Meisjes winnen voor topsport

Waarom lukt het de Turkse meisjes in Turkije wel om topsporter te worden maar de meisjes in Nederland met een niet-westerse achtergrond niet? Schrijver Erdal Balci kijkt naar de Turkse situatie en durft niet eens te dromen over betere tijden voor ‘onze meiden’ in Nederland.

Geschreven door: Erdal Balci
Artikel
Discriminatie
Naoki Nishimura

Ik heb haar nooit zien skiën, maar heb er wel een voorstelling van. Het meisje, met de naam Silan Yilmaz, uit het meest achtergestelde oosten van Turkije glijdt in mijn verbeelding van de berg naar beneden als is zij een pijl die de verhalen opzoekt die niet voor haar bestemd waren.

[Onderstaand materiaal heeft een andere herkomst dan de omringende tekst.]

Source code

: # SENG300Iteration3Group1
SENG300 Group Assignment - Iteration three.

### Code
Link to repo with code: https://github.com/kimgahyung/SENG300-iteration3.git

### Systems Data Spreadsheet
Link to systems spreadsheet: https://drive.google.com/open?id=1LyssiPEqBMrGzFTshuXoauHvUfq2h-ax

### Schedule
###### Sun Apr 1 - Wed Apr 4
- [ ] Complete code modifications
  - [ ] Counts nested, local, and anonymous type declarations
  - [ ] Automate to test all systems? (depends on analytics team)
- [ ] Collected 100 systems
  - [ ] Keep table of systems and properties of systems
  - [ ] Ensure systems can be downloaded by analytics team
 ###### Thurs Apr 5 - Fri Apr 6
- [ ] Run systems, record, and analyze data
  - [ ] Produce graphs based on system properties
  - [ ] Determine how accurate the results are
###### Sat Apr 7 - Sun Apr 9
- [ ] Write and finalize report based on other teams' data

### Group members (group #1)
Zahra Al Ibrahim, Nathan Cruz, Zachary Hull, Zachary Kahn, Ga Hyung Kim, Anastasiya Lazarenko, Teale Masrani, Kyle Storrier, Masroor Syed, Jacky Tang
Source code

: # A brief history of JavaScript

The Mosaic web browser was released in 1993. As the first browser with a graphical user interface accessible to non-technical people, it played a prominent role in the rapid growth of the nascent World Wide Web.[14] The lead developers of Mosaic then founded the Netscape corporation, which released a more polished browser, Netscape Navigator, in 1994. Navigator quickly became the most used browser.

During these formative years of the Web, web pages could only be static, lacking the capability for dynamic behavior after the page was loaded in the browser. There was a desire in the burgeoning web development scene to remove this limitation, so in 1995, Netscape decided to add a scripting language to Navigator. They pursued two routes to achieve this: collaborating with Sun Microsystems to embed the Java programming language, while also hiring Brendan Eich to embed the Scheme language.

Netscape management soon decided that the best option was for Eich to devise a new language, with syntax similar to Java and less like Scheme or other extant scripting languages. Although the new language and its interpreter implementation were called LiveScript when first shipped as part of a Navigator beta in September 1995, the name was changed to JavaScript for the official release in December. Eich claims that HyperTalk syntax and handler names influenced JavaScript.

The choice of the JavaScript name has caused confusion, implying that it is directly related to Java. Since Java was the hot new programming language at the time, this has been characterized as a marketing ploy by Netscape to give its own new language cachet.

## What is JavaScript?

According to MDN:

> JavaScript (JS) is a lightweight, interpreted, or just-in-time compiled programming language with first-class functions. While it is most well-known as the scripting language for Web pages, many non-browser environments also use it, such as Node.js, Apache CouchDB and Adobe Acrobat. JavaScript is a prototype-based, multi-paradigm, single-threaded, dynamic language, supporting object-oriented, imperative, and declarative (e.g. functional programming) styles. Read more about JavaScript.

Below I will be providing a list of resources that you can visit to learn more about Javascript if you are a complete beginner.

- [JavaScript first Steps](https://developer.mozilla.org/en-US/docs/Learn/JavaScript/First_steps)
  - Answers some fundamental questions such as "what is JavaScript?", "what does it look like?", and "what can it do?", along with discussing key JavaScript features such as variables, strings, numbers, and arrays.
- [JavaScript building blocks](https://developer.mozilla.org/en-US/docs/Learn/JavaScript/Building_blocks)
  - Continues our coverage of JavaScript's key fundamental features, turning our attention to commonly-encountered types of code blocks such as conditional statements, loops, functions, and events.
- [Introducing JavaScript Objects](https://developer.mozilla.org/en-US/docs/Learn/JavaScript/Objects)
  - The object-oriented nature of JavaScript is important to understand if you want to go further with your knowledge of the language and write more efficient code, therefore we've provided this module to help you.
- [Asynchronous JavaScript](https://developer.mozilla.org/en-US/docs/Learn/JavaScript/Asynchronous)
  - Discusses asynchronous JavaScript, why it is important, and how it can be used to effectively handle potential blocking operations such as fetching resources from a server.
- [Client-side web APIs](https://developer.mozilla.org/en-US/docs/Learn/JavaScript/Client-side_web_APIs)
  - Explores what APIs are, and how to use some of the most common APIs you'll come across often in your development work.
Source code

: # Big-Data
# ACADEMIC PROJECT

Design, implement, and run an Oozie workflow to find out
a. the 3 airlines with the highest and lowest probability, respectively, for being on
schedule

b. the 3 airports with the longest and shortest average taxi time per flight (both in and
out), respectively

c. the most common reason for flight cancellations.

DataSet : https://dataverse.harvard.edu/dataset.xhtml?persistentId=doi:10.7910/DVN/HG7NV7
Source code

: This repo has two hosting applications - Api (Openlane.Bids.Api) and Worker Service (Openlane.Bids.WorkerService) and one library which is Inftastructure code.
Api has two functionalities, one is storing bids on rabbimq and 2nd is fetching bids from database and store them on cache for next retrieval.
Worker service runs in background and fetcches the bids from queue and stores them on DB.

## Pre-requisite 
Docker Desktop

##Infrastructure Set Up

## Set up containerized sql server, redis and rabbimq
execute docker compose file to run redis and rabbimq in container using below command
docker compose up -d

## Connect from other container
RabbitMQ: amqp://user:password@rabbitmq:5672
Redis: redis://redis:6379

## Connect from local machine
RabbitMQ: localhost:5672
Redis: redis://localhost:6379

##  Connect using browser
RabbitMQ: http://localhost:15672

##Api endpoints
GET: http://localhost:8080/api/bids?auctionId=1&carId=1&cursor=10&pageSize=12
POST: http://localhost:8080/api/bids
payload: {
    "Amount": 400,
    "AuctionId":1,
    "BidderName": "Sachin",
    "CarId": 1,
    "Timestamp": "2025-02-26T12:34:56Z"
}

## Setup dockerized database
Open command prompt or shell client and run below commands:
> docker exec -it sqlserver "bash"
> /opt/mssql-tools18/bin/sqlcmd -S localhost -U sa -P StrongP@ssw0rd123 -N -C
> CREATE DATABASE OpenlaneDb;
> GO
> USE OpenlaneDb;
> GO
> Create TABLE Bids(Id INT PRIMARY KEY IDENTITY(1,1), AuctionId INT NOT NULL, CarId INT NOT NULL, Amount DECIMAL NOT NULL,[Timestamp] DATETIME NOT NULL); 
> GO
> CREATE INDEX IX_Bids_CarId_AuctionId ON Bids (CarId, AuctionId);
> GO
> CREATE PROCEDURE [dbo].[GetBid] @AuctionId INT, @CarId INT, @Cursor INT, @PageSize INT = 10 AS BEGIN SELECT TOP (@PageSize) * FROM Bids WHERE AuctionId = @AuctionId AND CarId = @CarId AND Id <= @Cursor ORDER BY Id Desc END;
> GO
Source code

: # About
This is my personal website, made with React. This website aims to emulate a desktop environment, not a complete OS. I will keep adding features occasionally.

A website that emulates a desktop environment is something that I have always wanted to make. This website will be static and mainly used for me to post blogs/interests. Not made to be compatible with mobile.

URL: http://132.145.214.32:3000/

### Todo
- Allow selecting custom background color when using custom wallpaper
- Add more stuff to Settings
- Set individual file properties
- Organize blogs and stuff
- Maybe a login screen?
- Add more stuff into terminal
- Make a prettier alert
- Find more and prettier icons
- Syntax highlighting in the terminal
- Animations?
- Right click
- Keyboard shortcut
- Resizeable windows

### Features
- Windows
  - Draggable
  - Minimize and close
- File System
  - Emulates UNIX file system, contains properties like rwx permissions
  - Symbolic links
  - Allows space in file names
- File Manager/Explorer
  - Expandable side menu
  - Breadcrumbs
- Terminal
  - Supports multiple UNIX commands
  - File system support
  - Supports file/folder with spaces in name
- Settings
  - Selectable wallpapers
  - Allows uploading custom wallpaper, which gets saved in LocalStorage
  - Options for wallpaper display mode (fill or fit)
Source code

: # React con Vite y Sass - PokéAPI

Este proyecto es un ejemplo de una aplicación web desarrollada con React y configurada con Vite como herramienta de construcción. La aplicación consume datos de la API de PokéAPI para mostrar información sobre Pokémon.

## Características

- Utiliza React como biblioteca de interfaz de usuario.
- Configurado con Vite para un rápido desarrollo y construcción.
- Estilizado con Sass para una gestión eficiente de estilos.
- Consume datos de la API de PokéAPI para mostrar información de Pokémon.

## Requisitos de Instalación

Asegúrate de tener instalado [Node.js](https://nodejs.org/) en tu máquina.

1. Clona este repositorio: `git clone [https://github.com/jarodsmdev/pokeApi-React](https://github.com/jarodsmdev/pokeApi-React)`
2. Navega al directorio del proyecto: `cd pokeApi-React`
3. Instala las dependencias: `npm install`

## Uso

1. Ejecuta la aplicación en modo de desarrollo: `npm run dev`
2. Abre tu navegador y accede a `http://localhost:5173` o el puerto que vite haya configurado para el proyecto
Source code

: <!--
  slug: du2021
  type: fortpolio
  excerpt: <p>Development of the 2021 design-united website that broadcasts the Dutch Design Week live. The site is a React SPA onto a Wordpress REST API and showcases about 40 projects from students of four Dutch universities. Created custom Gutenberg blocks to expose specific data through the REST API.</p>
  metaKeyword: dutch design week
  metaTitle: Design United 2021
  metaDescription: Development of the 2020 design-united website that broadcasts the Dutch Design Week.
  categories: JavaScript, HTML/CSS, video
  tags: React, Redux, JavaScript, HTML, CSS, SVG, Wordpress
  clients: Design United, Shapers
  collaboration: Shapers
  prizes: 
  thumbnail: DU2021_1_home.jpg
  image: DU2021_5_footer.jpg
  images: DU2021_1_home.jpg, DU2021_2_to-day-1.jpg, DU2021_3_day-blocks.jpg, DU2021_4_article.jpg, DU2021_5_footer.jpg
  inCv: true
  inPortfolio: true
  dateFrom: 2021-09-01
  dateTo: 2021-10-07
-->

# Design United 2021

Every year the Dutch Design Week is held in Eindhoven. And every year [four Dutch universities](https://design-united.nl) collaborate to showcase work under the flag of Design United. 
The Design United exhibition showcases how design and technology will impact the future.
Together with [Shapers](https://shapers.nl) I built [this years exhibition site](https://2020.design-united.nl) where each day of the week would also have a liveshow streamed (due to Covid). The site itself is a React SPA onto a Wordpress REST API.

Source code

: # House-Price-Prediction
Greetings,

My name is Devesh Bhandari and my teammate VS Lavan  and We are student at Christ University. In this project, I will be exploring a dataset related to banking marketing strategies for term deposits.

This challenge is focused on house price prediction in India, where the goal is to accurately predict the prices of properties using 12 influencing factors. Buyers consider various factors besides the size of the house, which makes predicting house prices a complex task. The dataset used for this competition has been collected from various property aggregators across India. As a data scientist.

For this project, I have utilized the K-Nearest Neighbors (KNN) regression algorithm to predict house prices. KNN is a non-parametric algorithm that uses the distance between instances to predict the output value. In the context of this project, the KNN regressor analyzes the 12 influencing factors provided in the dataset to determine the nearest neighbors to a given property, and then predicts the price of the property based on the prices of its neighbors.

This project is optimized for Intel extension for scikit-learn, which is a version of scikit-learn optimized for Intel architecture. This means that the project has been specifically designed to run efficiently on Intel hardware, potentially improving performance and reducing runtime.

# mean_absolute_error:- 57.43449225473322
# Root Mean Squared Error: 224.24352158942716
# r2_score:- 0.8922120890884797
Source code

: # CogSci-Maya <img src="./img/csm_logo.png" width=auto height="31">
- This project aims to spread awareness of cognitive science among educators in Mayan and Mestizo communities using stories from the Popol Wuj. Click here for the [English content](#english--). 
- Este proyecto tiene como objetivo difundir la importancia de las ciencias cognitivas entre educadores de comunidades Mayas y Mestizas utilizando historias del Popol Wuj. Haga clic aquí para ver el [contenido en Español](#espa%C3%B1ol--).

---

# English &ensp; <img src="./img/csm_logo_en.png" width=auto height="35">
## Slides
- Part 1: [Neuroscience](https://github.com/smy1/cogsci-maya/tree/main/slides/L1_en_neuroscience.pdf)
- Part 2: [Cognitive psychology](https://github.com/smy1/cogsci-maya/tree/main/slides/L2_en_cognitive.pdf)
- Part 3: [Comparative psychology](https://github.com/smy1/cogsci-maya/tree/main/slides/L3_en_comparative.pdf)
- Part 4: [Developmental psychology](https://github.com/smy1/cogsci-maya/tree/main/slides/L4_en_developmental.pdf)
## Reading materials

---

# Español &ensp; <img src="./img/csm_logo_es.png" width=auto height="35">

Op een foto staat ze als een jongleur op de puntjes van haar skiën, armen als de vleugels van een adelaar die zich opmaakt voor het vliegwerk. Ze zal een miljoen keer naar die voet van de berg zijn gegaan. Om eenmaal daar aangekomen te veranderen in de nieuwe vlag van een betere toekomst  voor alle meiden.

Silan Yilmaz -afkomstig uit een arm dorp in het Turks Koerdische Hakkari en tegenwoordig een top skiester in Turkije- heeft haar carrière te danken aan de vastbeslotenheid van een groep hoger opgeleide, stedelijke Turkse vrouwen die verenigd zijn in de vereniging Kardelenler. Deze vrouwen trotseren al vele jaren onbegaanbare wegen, bergen, vooroordelen op het platteland, onwil bij ouders, vastgeroeste tradities en de gevaren in de feodale gemeenschappen om talentvolle meisjes te winnen voor topsport.     

Yilmaz is dan ook niet het enige meisje in Turkije dat dankzij de idealistische drijfveren van andere vrouwen de top heeft bereikt in de sport. Het is vooral aan deze vasthoudendheid van de idealistische vrouwen die ervoor hebben gezorgd dat Turkse vrouwen in de topsport niet onder doen aan de mannen. In volleybal kunnen de Turkse mannen zelfs wel dromen van de successen van de dames die steevast bij de wereldtop horen. In het Turkse Olympische team wemelt het bovendien van de Turkse vrouwen die naar medailles dingen als atleten,  worstelaars, taekwondo-vechters, boksers, judoka’s, zwemsters pijl en boogschieters… 

Hoe staat het dan met de vrouwen in Nederland met een niet-westerse achtergrond? Een kort zoektocht naar de feiten leert snel dat de in Nederland geboren en getogen dames, die een vergelijkbare culturele en religieuze achtergrond hebben als Silan Yilmaz en de andere vrouwelijke topsporters in Turkije, zo goed als nul vertegenwoordiging hebben in het ‘topsportland Nederland’.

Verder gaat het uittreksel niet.